Credential stuffing is the use of stolen username and passwords in order to gain unauthorised access to user accounts other than the place where the credentials were stolen from. Credential stuffing is made possible due to the frequent reuse of user passwords across a number of of websites and applications, despite this being a practice which is discouraged. With cyber-criminals aware of the tendency to reuse passwords, they attempt to use the stolen credentials on other, unrelated websites or applications. By using username and password combinations which are known to work together, they can avoid some of the issues which come with trying to brute-force entry, such as websites which block users or IP addresses with multiple fail attempts.
Cyber-criminals mainly gain access to records of credentials as a result of cyber-breaches of online organisations. Due to continuing issues of major cyber-breaches, many of them in which cyber-criminals succeed in making off with billions of credentials, the issue of credential stuffing represents a major issue in cybersecurity.
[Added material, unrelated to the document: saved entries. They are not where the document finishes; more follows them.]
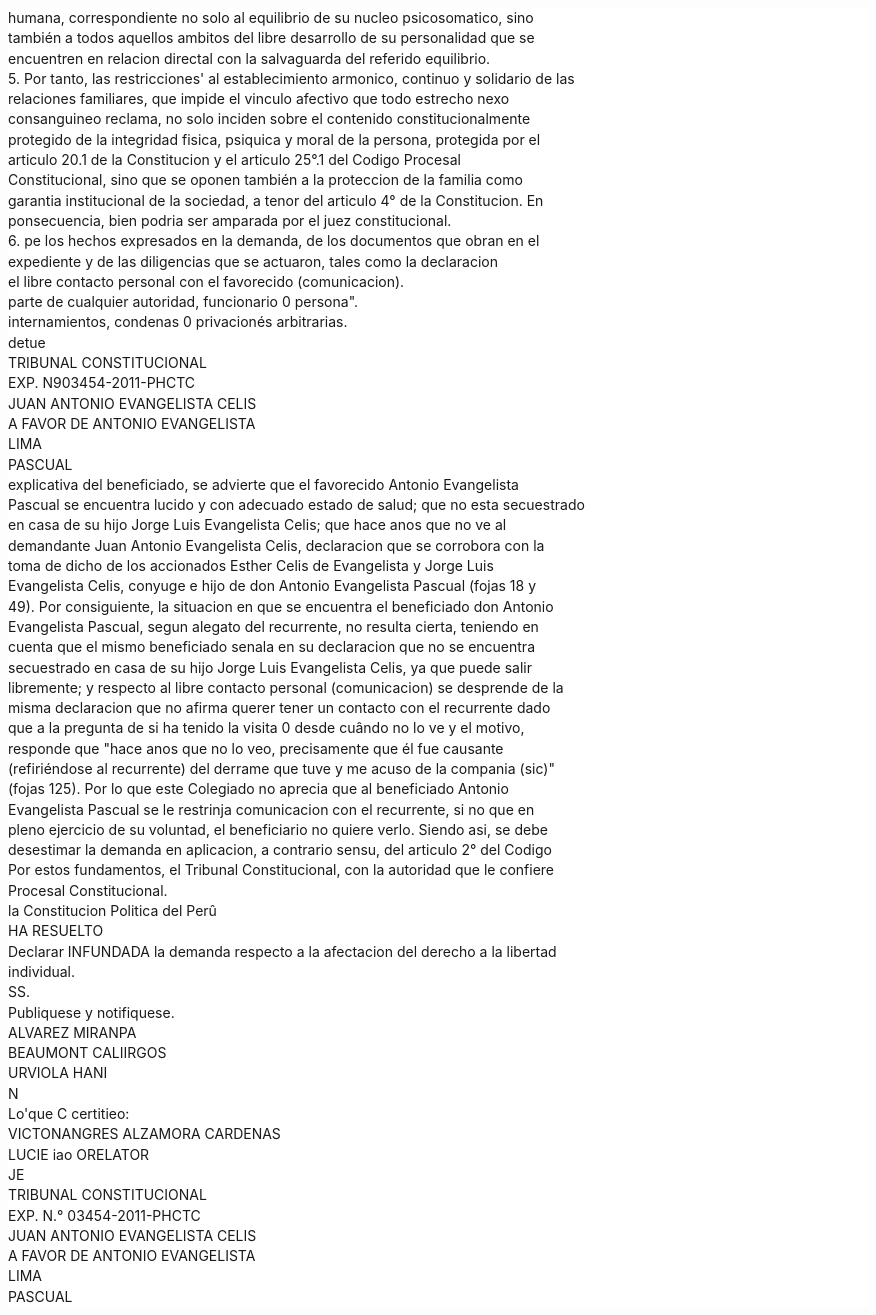 humana, correspondiente no solo al equilibrio de su nucleo psicosomatico, sino  
también a todos aquellos ambitos del libre desarrollo de su personalidad que se  
encuentren en relacion directal con la salvaguarda del referido equilibrio.  
5. Por tanto, las restricciones' al establecimiento armonico, continuo y solidario de las  
relaciones familiares, que impide el vinculo afectivo que todo estrecho nexo  
consanguineo reclama, no solo inciden sobre el contenido constitucionalmente  
protegido de la integridad fisica, psiquica y moral de la persona, protegida por el  
articulo 20.1 de la Constitucion y el articulo 25°.1 del Codigo Procesal  
Constitucional, sino que se oponen también a la proteccion de la familia como  
garantia institucional de la sociedad, a tenor del articulo 4° de la Constitucion. En  
ponsecuencia, bien podria ser amparada por el juez constitucional.  
6. pe los hechos expresados en la demanda, de los documentos que obran en el  
expediente y de las diligencias que se actuaron, tales como la declaracion  
el libre contacto personal con el favorecido (comunicacion).  
parte de cualquier autoridad, funcionario 0 persona".  
internamientos, condenas 0 privacionés arbitrarias.  
detue  
TRIBUNAL CONSTITUCIONAL  
EXP. N903454-2011-PHCTC  
JUAN ANTONIO EVANGELISTA CELIS  
A FAVOR DE ANTONIO EVANGELISTA  
LIMA  
PASCUAL  
explicativa del beneficiado, se advierte que el favorecido Antonio Evangelista  
Pascual se encuentra lucido y con adecuado estado de salud; que no esta secuestrado  
en casa de su hijo Jorge Luis Evangelista Celis; que hace anos que no ve al  
demandante Juan Antonio Evangelista Celis, declaracion que se corrobora con la  
toma de dicho de los accionados Esther Celis de Evangelista y Jorge Luis  
Evangelista Celis, conyuge e hijo de don Antonio Evangelista Pascual (fojas 18 y  
49). Por consiguiente, la situacion en que se encuentra el beneficiado don Antonio  
Evangelista Pascual, segun alegato del recurrente, no resulta cierta, teniendo en  
cuenta que el mismo beneficiado senala en su declaracion que no se encuentra  
secuestrado en casa de su hijo Jorge Luis Evangelista Celis, ya que puede salir  
libremente; y respecto al libre contacto personal (comunicacion) se desprende de la  
misma declaracion que no afirma querer tener un contacto con el recurrente dado  
que a la pregunta de si ha tenido la visita 0 desde cuândo no lo ve y el motivo,  
responde que "hace anos que no lo veo, precisamente que él fue causante  
(refiriéndose al recurrente) del derrame que tuve y me acuso de la compania (sic)"  
(fojas 125). Por lo que este Colegiado no aprecia que al beneficiado Antonio  
Evangelista Pascual se le restrinja comunicacion con el recurrente, si no que en  
pleno ejercicio de su voluntad, el beneficiario no quiere verlo. Siendo asi, se debe  
desestimar la demanda en aplicacion, a contrario sensu, del articulo 2° del Codigo  
Por estos fundamentos, el Tribunal Constitucional, con la autoridad que le confiere  
Procesal Constitucional.  
la Constitucion Politica del Perû  
HA RESUELTO  
Declarar INFUNDADA la demanda respecto a la afectacion del derecho a la libertad  
individual.  
SS.  
Publiquese y notifiquese.  
ALVAREZ MIRANPA  
BEAUMONT CALIIRGOS  
URVIOLA HANI  
N  
Lo'que C certitieo:  
VICTONANGRES ALZAMORA CARDENAS  
LUCIE iao ORELATOR  
JE  
TRIBUNAL CONSTITUCIONAL  
EXP. N.° 03454-2011-PHCTC  
JUAN ANTONIO EVANGELISTA CELIS  
A FAVOR DE ANTONIO EVANGELISTA  
LIMA  
PASCUAL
Various figures are given for the success rate of credential stuffing. Despite this inconsistency, even for a success rate of 1%, 10,000 accounts would still be breached. The valuable accounts that cyber-criminals would hope to be able to get into would be those including access to financial or personal details, which could allow them to use other attack techniques such as authorised push payment fraud or sim swap fraud.
- Credential stuffing is not to be confused with credential spilling, which is when stolen credentials are made available to other criminals, such as by posting the stolen details on a hacker’s forum.
- The term was invented by Sumit Agarwal when he was working as Deputy Assistant Secretary of Defense at the Pentagon.